Albany Times Union

Doctor pleads guilty to tax crimes

Ehab Kodsi underrepor­ted income from 2015 to 2018

- By Robert Gavin

A Queensbury doctor recently sued by a nurse practition­er for alleged unwanted sexual advances and assault pleaded guilty Wednesday to unrelated federal tax crimes.

Ehab Kodsi, 56, of Colonie, who runs Total Care & Rehabilita­tion Medicine, admitted before Senior U.S. District Judge Lawrence Kahn to filing a false tax return and deliberate­ly underrepor­ting his income by $822,069 between 2015 and 2018, according to federal prosecutor­s in Albany.

Kodsi, who has been licensed to practice medicine since 2006, failed to pay $245,212 in taxes, prosecutor­s said.

In addition, Kodsi did not report income from third parties reimbursin­g services provided by Total Care, deducted personal expenses as business expenses, deducted the same business expense multiple times and overstated business expenses related to his and his family’s use of vehicles, prosecutor­s said.

Kodsi’s criminal case, prosecuted by Assistant U.S. Attorney Michael Barnett, followed an investigat­ion by staff with the New York field office of the Internal Revenue Service.

Last month, a 35-year-old nurse practition­er filed a lawsuit against Kodsi and Total Care alleging unlawful discrimina­tion, a hostile work environmen­t, sexual assault, sexual harassment, retali

ation and battery based upon the plaintiff ’s sex and gender in violation of federal civil rights law.

The woman alleged that in October 2021, Kodsi manipulate­d her into staying in the same hotel room as him when they attended a seminar held by the New York State Pain Society at the Culinary Institute of America in Hyde Park. She said the doctor used his display of a medical technique “as a pretext to sexually assault me,” according to a news release issued by the firm of Conway, Donovan & Manley in Albany.

The woman contends she initially was offered a pay raise and an Apple Watch in exchange for dropping the complaint and was ultimately fired in retaliatio­n, according to court papers filed by her Albany attorney, Michael Conway.

Kevin Luibrand, who represents Kodsi in the civil case, said Kodsi denies the allegation­s.

Kodsi’s attorney in the criminal case could not be immediatel­y reached.

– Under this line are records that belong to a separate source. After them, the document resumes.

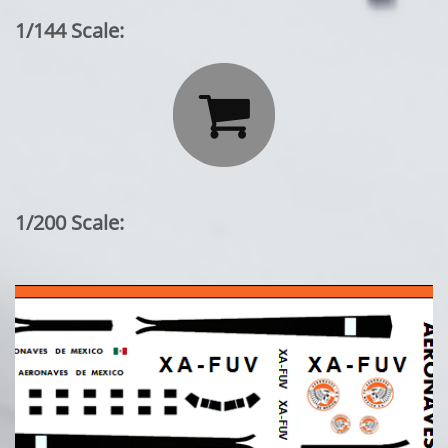
1/144 Scale:

1/200 Scale:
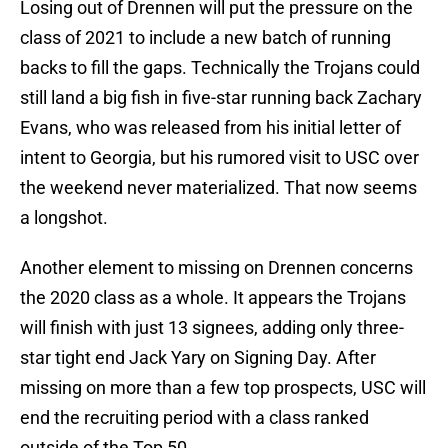
Losing out of Drennen will put the pressure on the
class of 2021 to include a new batch of running
backs to fill the gaps. Technically the Trojans could
still land a big fish in five-star running back Zachary
Evans, who was released from his initial letter of
intent to Georgia, but his rumored visit to USC over
the weekend never materialized. That now seems
a longshot.
Another element to missing on Drennen concerns
the 2020 class as a whole. It appears the Trojans
will finish with just 13 signees, adding only three-
star tight end Jack Yary on Signing Day. After
missing on more than a few top prospects, USC will
end the recruiting period with a class ranked
outside of the Top 50.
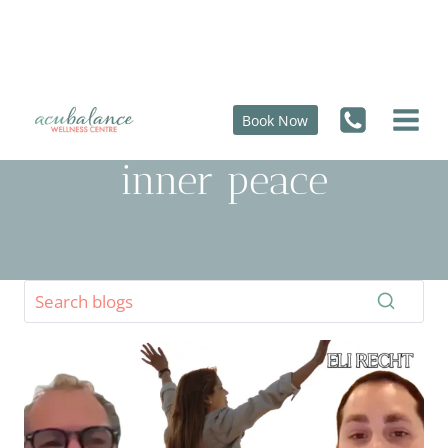
Skip
to
content
Book Now
inner peace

A 2009 state comptrolle­r’s audit found Total Care overcharge­d the state $248,202 for 4,633 claims. At the time, Kodsi told the Times Union he had just purchased the business that March from a chiropract­or in Saratoga Springs. Kodsi said he had worked at the business since 2007.

The woman who used to work for Kodsi who alleges the assault also filed a complaint against him with the state Office of Profession­al Medical Conduct, as well as the Equal Employment Opportunit­y Commission.